Humana Medicare Advantage Plan Information

By Harold Robinson


Humana is an insurance company offering Medicare PPO, HMO, stand alone and PFFS prescription plans in contract with them. These different plans would help you acquire the specific services you need and the option of choosing your physician or not. These are in Part C and can provide additional benefits to you.

When you choose HMO then your physician must be in their network while with PPO you can choose either in or out of them. The PFFS is also open for physicians outside their network but must accept the terms and rates of this insurance company. Here are several important guides in choosing a Humana Medicare Advantage plan that is right for you.

Determine the changes of your overall costs within the next year by comparing the plans available and their fees. They may have zero dollar premiums but they would still need to make money so they would be getting this somewhere else like drug prices. Doing a detailed comparison would help you get ideas on how much money you will be spending.

Check if all your prescription drugs are still included in the list of those covered by the plan before choosing one of them. These are formerly viewable only by those who were customers already of Medicare but not those who will be enrolling. But it is viewable for everybody so they could make a decision better and some of them are area specific.

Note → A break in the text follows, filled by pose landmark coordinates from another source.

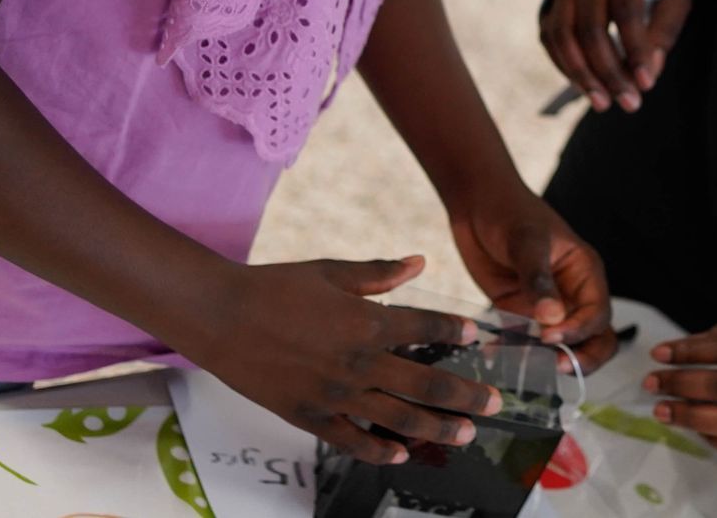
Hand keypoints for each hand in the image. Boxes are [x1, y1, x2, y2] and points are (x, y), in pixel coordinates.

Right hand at [182, 256, 502, 464]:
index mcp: (367, 321)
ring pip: (399, 419)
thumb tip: (420, 262)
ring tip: (466, 434)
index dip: (456, 329)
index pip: (426, 326)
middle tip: (496, 402)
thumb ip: (379, 274)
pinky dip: (380, 450)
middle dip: (467, 395)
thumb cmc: (274, 286)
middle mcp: (359, 362)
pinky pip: (353, 441)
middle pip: (427, 383)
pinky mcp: (310, 416)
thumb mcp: (331, 271)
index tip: (476, 334)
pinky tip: (401, 454)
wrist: (220, 316)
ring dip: (438, 429)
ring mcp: (336, 395)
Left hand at [450, 182, 618, 371]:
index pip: (597, 314)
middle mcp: (571, 295)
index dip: (580, 331)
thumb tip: (553, 318)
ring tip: (521, 364)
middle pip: (594, 339)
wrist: (475, 205)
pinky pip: (524, 342)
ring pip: (561, 347)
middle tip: (556, 367)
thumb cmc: (509, 212)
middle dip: (581, 358)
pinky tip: (493, 353)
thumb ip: (538, 279)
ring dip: (546, 360)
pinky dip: (513, 352)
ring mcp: (546, 308)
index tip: (551, 337)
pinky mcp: (519, 314)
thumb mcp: (526, 241)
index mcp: (585, 273)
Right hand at [539, 0, 691, 111]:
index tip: (647, 85)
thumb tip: (648, 73)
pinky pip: (551, 41)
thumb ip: (665, 32)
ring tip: (603, 104)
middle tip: (630, 104)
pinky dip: (566, 68)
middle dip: (609, 73)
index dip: (635, 51)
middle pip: (591, 30)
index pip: (626, 14)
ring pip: (564, 38)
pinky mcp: (550, 7)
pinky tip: (587, 89)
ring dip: (582, 76)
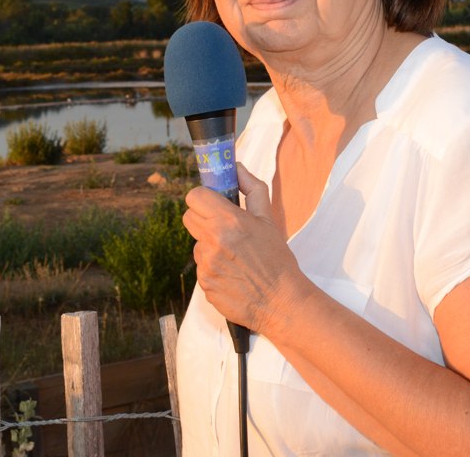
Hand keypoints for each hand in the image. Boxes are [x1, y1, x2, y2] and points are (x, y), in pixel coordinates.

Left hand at [183, 163, 307, 333]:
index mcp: (229, 221)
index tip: (212, 203)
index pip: (194, 197)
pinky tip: (233, 274)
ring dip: (209, 246)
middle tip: (223, 227)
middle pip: (188, 217)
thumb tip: (237, 168)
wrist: (281, 301)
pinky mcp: (204, 284)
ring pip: (196, 244)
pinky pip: (201, 268)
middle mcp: (213, 241)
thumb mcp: (268, 219)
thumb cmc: (277, 259)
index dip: (202, 197)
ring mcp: (206, 264)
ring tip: (235, 257)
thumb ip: (252, 189)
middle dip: (202, 218)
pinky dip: (213, 268)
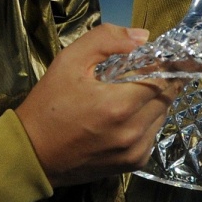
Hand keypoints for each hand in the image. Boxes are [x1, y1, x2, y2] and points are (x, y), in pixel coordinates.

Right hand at [14, 23, 179, 186]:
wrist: (34, 153)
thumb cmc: (49, 103)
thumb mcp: (69, 61)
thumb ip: (105, 40)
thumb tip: (142, 37)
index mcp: (119, 105)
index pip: (163, 78)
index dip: (165, 63)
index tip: (160, 54)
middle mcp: (133, 131)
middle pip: (167, 97)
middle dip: (163, 78)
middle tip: (147, 67)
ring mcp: (135, 152)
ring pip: (163, 116)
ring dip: (156, 99)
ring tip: (134, 89)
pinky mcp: (133, 164)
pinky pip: (153, 134)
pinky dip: (148, 119)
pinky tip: (128, 112)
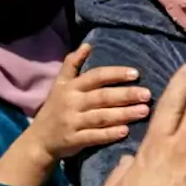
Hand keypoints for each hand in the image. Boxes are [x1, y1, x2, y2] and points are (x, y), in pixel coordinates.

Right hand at [22, 45, 149, 161]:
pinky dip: (109, 134)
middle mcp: (71, 103)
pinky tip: (126, 131)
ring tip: (144, 111)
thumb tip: (87, 44)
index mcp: (71, 87)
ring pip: (101, 117)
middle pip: (102, 96)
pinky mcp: (73, 140)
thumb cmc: (55, 108)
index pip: (96, 76)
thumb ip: (72, 64)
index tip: (136, 73)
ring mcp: (72, 122)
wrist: (38, 140)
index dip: (115, 74)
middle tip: (147, 94)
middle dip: (126, 95)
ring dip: (124, 114)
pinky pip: (94, 137)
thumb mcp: (60, 85)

Find out how they will treat your expensive medications and if they will be going to increase them directly or move them in a tier that is more expensive. Most companies have five tiers with one of those for the ones that have high costs. Though money could still be saved with the because a five percent discount is still there when you buy these medicines.

Filling prescription drugs on a pharmacy preferred by your plan would save you some money specially those in mail order. Filling in non preferred ones is still possible but they tend to be more expensive when you choose to do this instead. Call the pharmacy where you currently fill up at and make sure they are still included in the preferred pharmacies.

There was a new rule that took effect which denies those prescriptions for Part D which were not written by enrolled Medicare provider. This is applicable as well to those professionals authorized to write a prescription and not only physicians so getting enrolled is a must. Make sure you would check this with them so there will be no surprises when you are not given your medicine.

The coverage gap happens when you reach a certain amount of your insurance and while in there the percentage you pay changes. For generic drugs, you will be paying fifty eight percent of the cost and those with brand names would be forty five percent. Though this would become twenty five percent only by the year 2020.

Those whose income is low enough, they could qualify for the Extra Help program. This is a financial assistance given by Medicare in buying their medicines. This program could be complicated so ask help from your state counselor.